As a final step, you should add a second loop over the detected faces to draw a cartoon face on top of the original face. A few tips:
- Make use of OpenCV drawing primitives.
- Each shape you draw should be positioned and sized relative to the bounding box of the face.
- In the example above I drew the mouth using
cv2.ellipse
which allows you to draw portions of an ellipse rather than the full ellipse (this is is useful for generating curves). - All arguments to the drawing commands should be in terms of pixels.

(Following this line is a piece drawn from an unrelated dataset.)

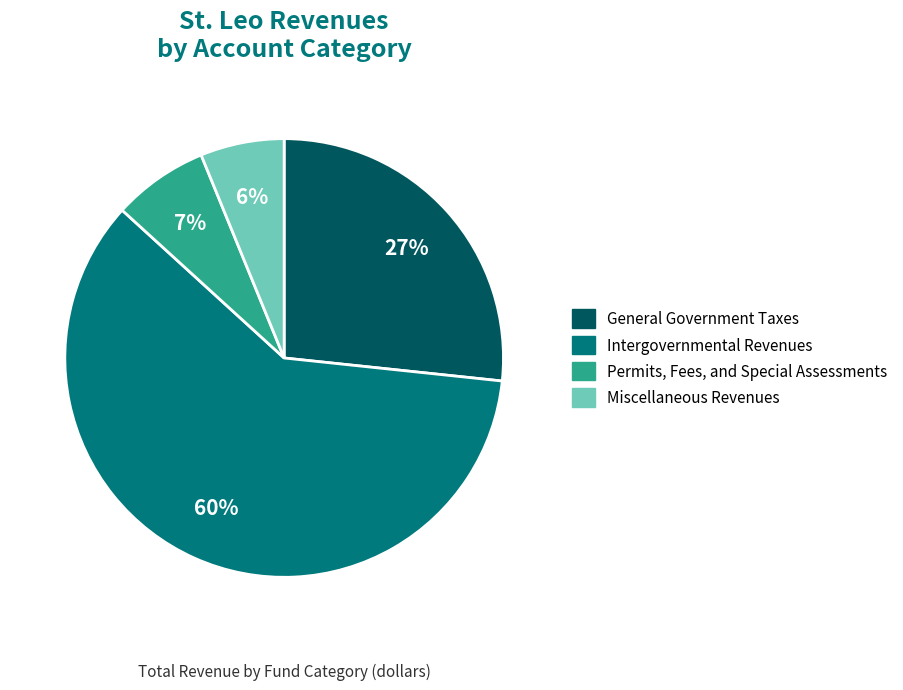

Which has a higher value, Permits, Fees, and Special Assessments or Intergovernmental Revenues?

Intergovernmental Revenues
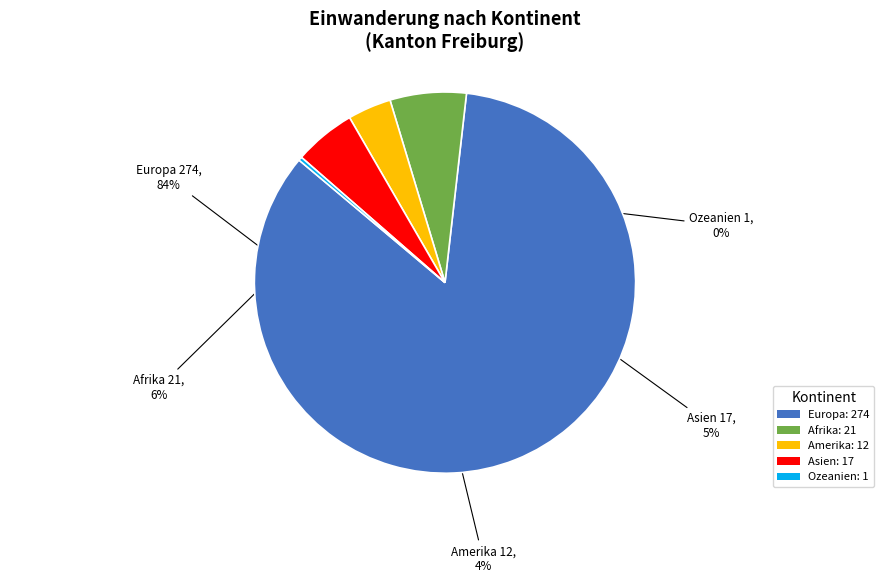

How many slices are in this pie chart?

5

The functions will complain if you specify floating point values, so be sure to convert your values to integers using the
int
command. - It helps to draw a diagram of each of the shapes you will use to make the face and how they align with the face box.
(optional) Defacing a video
Modify the line of code cap = cv2.VideoCapture(0)
to instead
load a video (for instance cap = cv2.VideoCapture('/path/to/my/video.mp4')
).
The results can be quite funny. If the video runs too slowly, try processing every 5th frame (where you can adjust 5th to whatever you want to achieve the desired frame rate).
Turning in your toolbox assignment
To turn in your assignment, push your code to GitHub. You should schedule a quick NINJA meeting to show off your work in action!